Wenn in der frühen zionistischen Literatur vom Aufbau einer «jüdischen Heimstätte» in Palästina die Rede war, so stand ihren Befürwortern kein Religionsstaat vor Augen, sondern ein Gemeinwesen der geistigen und nationalen – keineswegs durchgängig chauvinistischen – Regeneration nach den Jahrhunderten der Zerstreuung und der Verfolgung. Derweil hat Israels Selbstdefinition als «jüdischer Staat» eine ganz andere Bedeutung angenommen, nämlich die Berufung auf eine Symbiose aus Religion und Politik.
Ihre Durchsetzung hätte unabsehbare Folgen für die knapp 1,7 Millionen Staatsbürger arabischer Volkszugehörigkeit, wobei sich der Staat endgültig zwischen Demokratie und voller Autonomie für jene 20 Prozent seiner Bevölkerung entscheiden müsste. Dennoch drängt Kerry in Ramallah darauf, Israel den Status als jüdischen Staat zuzuerkennen und einer mehrjährigen Präsenz des israelischen Militärs am Jordan zuzustimmen.
Wie soll ein dauerhafter Frieden entstehen?
Benjamin Netanjahus Politik hat die in der internationalen Öffentlichkeit weitverbreitete Isolierung bis hin zum Boykott Israels ermutigt, der längst nicht mehr nur auf die Präsenz in den palästinensischen Gebieten abzielt, sondern an den Grundfesten seiner Existenz rüttelt. Wodurch also sind den Regierungen Europas die Hände des Gegensteuerns gebunden?
Dem «State-building»-Prozess, den die EU-Erklärung noch einmal beschworen hat, wird Steinmeier mit dem Vorrang von «soft power» nicht zu neuem Leben verhelfen können. Sein Rückgriff auf die Arabische Friedensinitiative vom März 2002 ignoriert die schweren Verwerfungen und Umbrüche in der arabischen und islamischen Welt; keiner der 56 Unterzeichner von damals sieht sich aus innenpolitischen Gründen in der Lage, sie weiterzuverfolgen.
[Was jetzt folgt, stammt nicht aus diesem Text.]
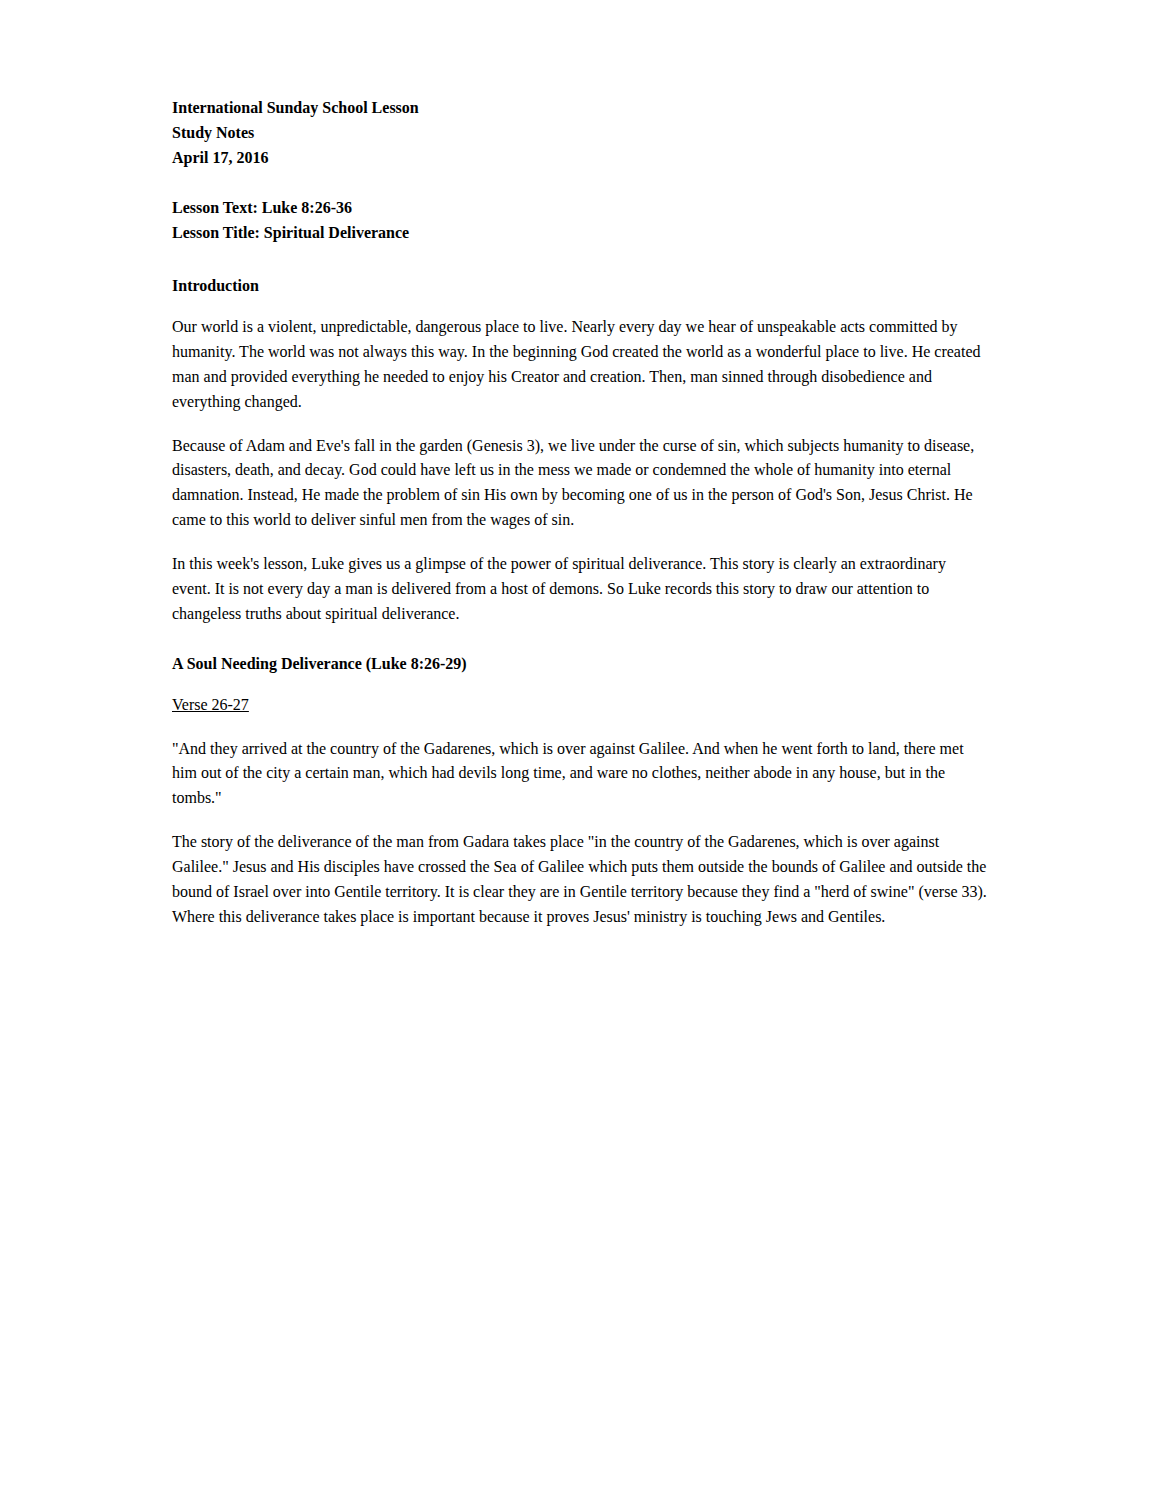International Sunday School Lesson
Study Notes
April 17, 2016
Lesson Text: Luke 8:26-36
Lesson Title: Spiritual Deliverance
Introduction
Our world is a violent, unpredictable, dangerous place to live. Nearly every day we hear of unspeakable acts committed by humanity. The world was not always this way. In the beginning God created the world as a wonderful place to live. He created man and provided everything he needed to enjoy his Creator and creation. Then, man sinned through disobedience and everything changed.
Because of Adam and Eve's fall in the garden (Genesis 3), we live under the curse of sin, which subjects humanity to disease, disasters, death, and decay. God could have left us in the mess we made or condemned the whole of humanity into eternal damnation. Instead, He made the problem of sin His own by becoming one of us in the person of God's Son, Jesus Christ. He came to this world to deliver sinful men from the wages of sin.
In this week's lesson, Luke gives us a glimpse of the power of spiritual deliverance. This story is clearly an extraordinary event. It is not every day a man is delivered from a host of demons. So Luke records this story to draw our attention to changeless truths about spiritual deliverance.
A Soul Needing Deliverance (Luke 8:26-29)
Verse 26-27
"And they arrived at the country of the Gadarenes, which is over against Galilee. And when he went forth to land, there met him out of the city a certain man, which had devils long time, and ware no clothes, neither abode in any house, but in the tombs."
The story of the deliverance of the man from Gadara takes place "in the country of the Gadarenes, which is over against Galilee." Jesus and His disciples have crossed the Sea of Galilee which puts them outside the bounds of Galilee and outside the bound of Israel over into Gentile territory. It is clear they are in Gentile territory because they find a "herd of swine" (verse 33). Where this deliverance takes place is important because it proves Jesus' ministry is touching Jews and Gentiles.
Insofern rächt es sich, dass die Regierungen der westlichen Welt der «Genfer Initiative» als Blaupause für den Frieden zwischen beiden Völkern keine operative Beachtung geschenkt haben. Denn als Vorlage aus den Reihen beider Zivilgesellschaften hätte sie einen Wendepunkt in der internationalen Diplomatie einleiten können. Gespannt sein dürfen wir also auf den Bericht, für den Steinmeier den früheren Leiter der «Stiftung Wissenschaft und Politik», Christoph Bertram, gewonnen hat: Innerhalb eines Jahres soll sein Team Rahmenvorschläge für eine kohärente und effektive Aussenpolitik vorlegen.